The nervous system is responsible for accumulating and analyzing sensory input and coordinating the generation of the appropriate functional response. The successful execution and integration of these activities is dependent on the transmission of neuronal action potentials, electrical signals required to generate functional outputs. While it is the neuronal cell that is responsible for the actual conduction of the signaling current, the rate at which the signal travels is greatly enhanced by the insulating properties of its glial-derived myelin sheath. In the central nervous system (CNS), glial cells known as oligodendrocytes are responsible for the formation of myelin. These terminally differentiated cells arise from progenitors termed oligodendrocyte precursor cells (OPCs). During development, OPCs are exposed to proliferative signals as they migrate along axons throughout the CNS. These developmental cues help ensure that the extent of OPC proliferation is sufficient to generate the appropriate number of oligodendrocytes to myelinate all relevant axonal segments. Once the required number of precursor cells has been generated, the differentiation process initiates followed by myelination.

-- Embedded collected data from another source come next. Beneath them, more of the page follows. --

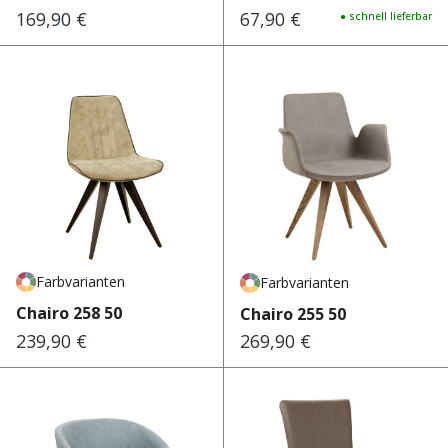
169,90 €
67,90 €
Regulärer Preis:
Regulärer Preis:
● schnell lieferbar
Farbvarianten
Farbvarianten
Chairo 258 50
Chairo 255 50
239,90 €
269,90 €
Regulärer Preis:
Regulärer Preis:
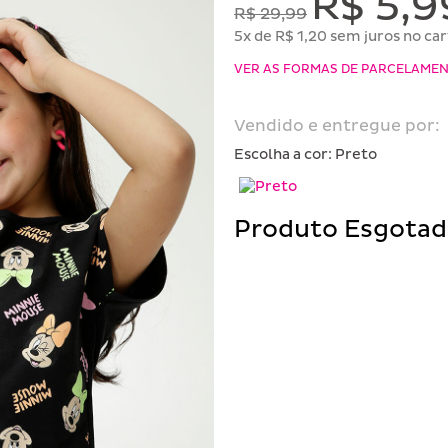
R$ 5,9
R$ 29,99
5x de R$ 1,20 sem juros no ca
VER AS FORMAS DE PARCELAME
Vendido e entregue por:
Escolha a cor:
Preto
Produto Esgota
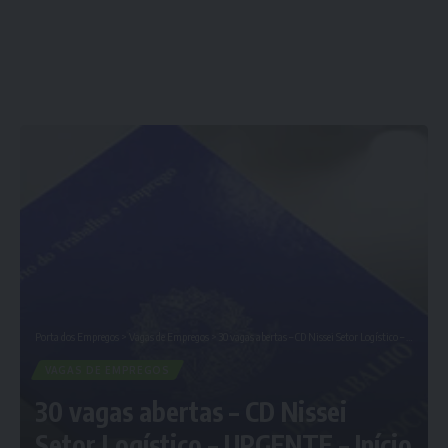
Porta dos Empregos
>
Vagas de Empregos
>
30 vagas abertas – CD Nissei Setor Logístico – URGENTE – Início imediato – Empregos em Curitiba
VAGAS DE EMPREGOS
30 vagas abertas – CD Nissei
Setor Logístico – URGENTE – Início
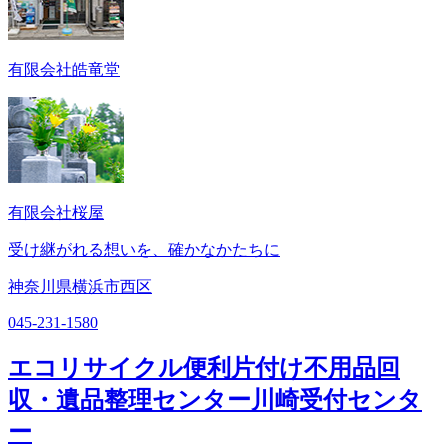
有限会社皓竜堂
有限会社桜屋
受け継がれる想いを、確かなかたちに
神奈川県横浜市西区
045-231-1580
エコリサイクル便利片付け不用品回
収・遺品整理センター川崎受付センタ
ー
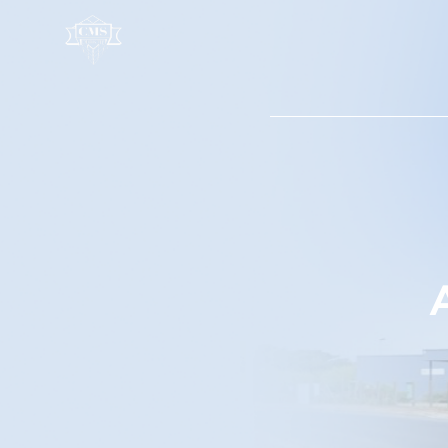
Panneau de gestion des cookies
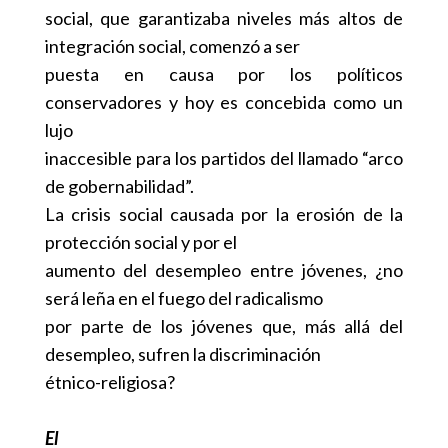
social, que garantizaba niveles más altos de
integración social, comenzó a ser
puesta en causa por los políticos
conservadores y hoy es concebida como un
lujo
inaccesible para los partidos del llamado “arco
de gobernabilidad”.
La crisis social causada por la erosión de la
protección social y por el
aumento del desempleo entre jóvenes, ¿no
será leña en el fuego del radicalismo
por parte de los jóvenes que, más allá del
desempleo, sufren la discriminación
étnico-religiosa?
El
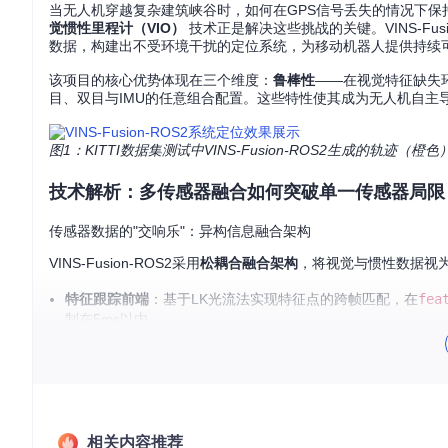
当无人机穿越复杂建筑峡谷时，如何在GPS信号丢失的情况下
觉惯性里程计（VIO）
技术正是解决这些挑战的关键。VINS-Fus
数据，构建出不受环境干扰的定位系统，为移动机器人提供持续
该项目的核心优势体现在三个维度：
鲁棒性
——在视觉特征缺失
目、双目与IMU的任意组合配置。这些特性使其成为无人机自主
图1：KITTI数据集测试中VINS-Fusion-ROS2生成的轨
技术解析：多传感器融合如何突破单一传感器局限
传感器数据的"交响乐"：异构信息融合架构
VINS-Fusion-ROS2采用
松耦合融合架构
，将视觉与惯性数据视
特征跟踪前端
：基于LK光流法实现特征点的跨帧匹配，在
fea
制在5ms以内
初始化模块
：通过
initial_sfm.cpp
完成单目初始化为双目
非线性优化后端
：采用
滑动窗口BA（Bundle Adjustment）
平衡
回环检测
：通过DBoW2词袋模型实现闭环检测，在
pose_gra
关键技术突破：从理论到工程实现
相关内容推荐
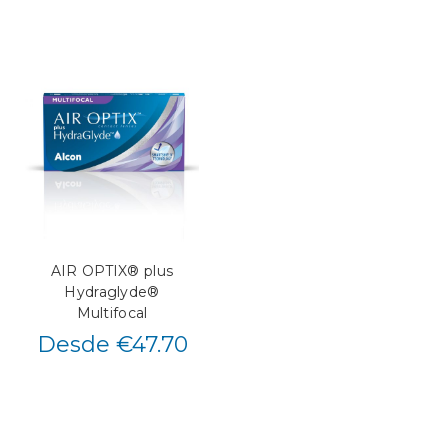
AIR OPTIX® plus
Hydraglyde®
Multifocal
Desde €47.70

Therefore, the impacts on the myelination process by brain nutrients are integrated by three basic aspects: (1) the survival and proliferation of oligodendritic projector cells (OPCs); (2) the differentiation of OPCs into oligodendric cells (Oligo); and myelination deposition.
Myelination and synapse development are very important for neurological health. This is true in infants and children, for brain development and to provide improvement in specific brain function such as cognition, memory function, learning capacity, social interaction skills, reduced anxiety, visual acuity, motor skills and/or language skills. Likewise, improved myelination and synapse development can be beneficial in adults, especially adults with neurodegenerative diseases like Alzheimer's disease.

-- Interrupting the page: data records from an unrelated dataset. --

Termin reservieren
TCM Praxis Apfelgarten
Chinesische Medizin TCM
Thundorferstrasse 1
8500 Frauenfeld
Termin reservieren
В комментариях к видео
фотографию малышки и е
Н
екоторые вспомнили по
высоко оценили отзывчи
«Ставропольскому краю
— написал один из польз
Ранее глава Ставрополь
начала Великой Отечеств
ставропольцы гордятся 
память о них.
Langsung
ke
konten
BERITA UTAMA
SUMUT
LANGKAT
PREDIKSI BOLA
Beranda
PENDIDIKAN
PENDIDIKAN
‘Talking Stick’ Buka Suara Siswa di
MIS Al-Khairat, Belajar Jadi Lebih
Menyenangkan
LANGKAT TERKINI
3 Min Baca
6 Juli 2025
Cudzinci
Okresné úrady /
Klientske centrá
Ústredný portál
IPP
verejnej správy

Myelination can be described as the process by which a fatty layer, called myelin, accumulates around nerve cells (neurons), and begins in infancy and continues through adulthood. Myelin particularly forms around the long shaft, or axon, of neurons. Myelination enables nerve cells to transmit information faster and allows for more complex brain processes. Thus, the process is vitally important to healthy central nervous system functioning.

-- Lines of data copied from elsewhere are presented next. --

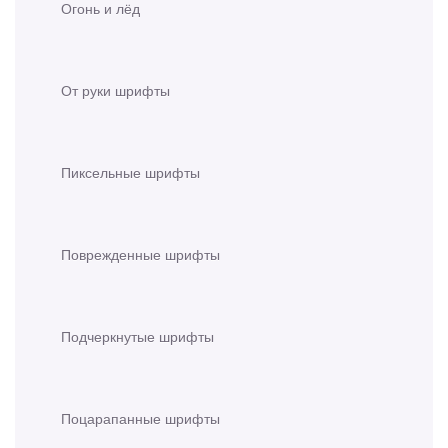
Огонь и лёд
От руки шрифты
Пиксельные шрифты
Поврежденные шрифты
Подчеркнутые шрифты
Поцарапанные шрифты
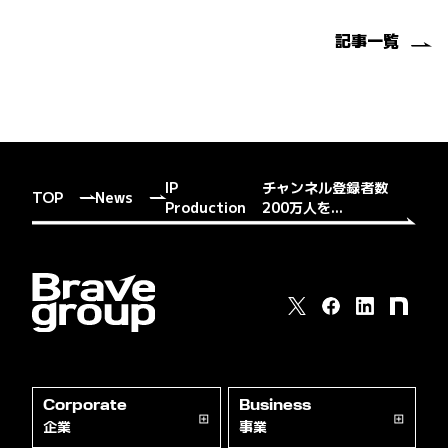
記事一覧
IP
チャンネル登録者数
TOP
News
Production
200万人を...
Corporate
Business
企業
事業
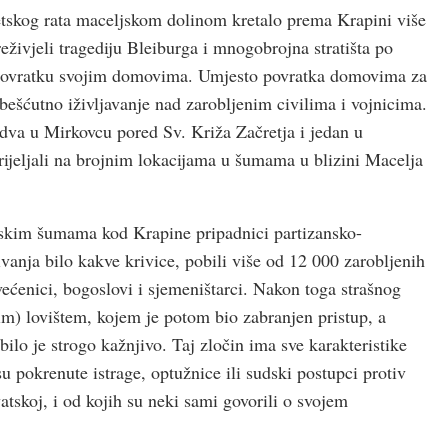
etskog rata maceljskom dolinom kretalo prema Krapini više
preživjeli tragediju Bleiburga i mnogobrojna stratišta po
li povratku svojim domovima. Umjesto povratka domovima za
 bešćutno iživljavanje nad zarobljenim civilima i vojnicima.
 dva u Mirkovcu pored Sv. Križa Začretja i jedan u
rijeljali na brojnim lokacijama u šumama u blizini Macelja
ljskim šumama kod Krapine pripadnici partizansko-
vanja bilo kakve krivice, pobili više od 12 000 zarobljenih
svećenici, bogoslovi i sjemeništarci. Nakon toga strašnog
m) lovištem, kojem je potom bio zabranjen pristup, a
ilo je strogo kažnjivo. Taj zločin ima sve karakteristike
 pokrenute istrage, optužnice ili sudski postupci protiv
atskoj, i od kojih su neki sami govorili o svojem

In the nervous system, a synapse is a structure that permits a neuron to pass an electrical or chemical signal to another cell (neural or otherwise). Thus, synapses are essential to neuronal function: neurons are cells that are specialized to pass signals to individual target cells, and synapses are the means by which they do so. At a synapse, the plasma membrane of the signal-passing neuron (the presynaptic neuron) comes into close apposition with the membrane of the target (postsynaptic) cell. Both the presynaptic and postsynaptic sites contain extensive arrays of molecular machinery that link the two membranes together and carry out the signaling process. Synapse development, or synaptogenesis, is the formation of synapses between neurons in the nervous system. Although it occurs throughout a healthy person's lifespan, an explosion of synapse formation occurs during early brain development, known as exuberant synaptogenesis.
Myelination begins in the brain stem and cerebellum before birth, but is not completed in the frontal cortex until late in adolescence. Breast feeding contributes to more rapid myelination in the brain. Identification of nutrients that promote survival and proliferation of oligodendrocytes represents a major unmet need. Beyond normal development, white matter injury is one of the leading causes of neurological disease in infants, especially in infants born premature. In these cases, oligodendrocyte cell death and a lack of developmental myelination represent leading factors, resulting in aberrant neural circuit formation and nervous system refinement.
Thus, it would be useful to provide nutritional compositions that are able to improve myelination and synapse development in a subject. In particular, it may be useful to provide improved neurological health and function, including cognition, language development and motor skills in early life in order to reduce or prevent adult neurological diseases. It would also be useful to combat neurodegenerative disease through improved myelination and synapse development in adults.
Accordingly, the present disclosure provides a nutritional composition including inositol as described herein. In some embodiments, the nutritional composition also includes a fat or lipid, carbohydrate and protein or protein equivalent source.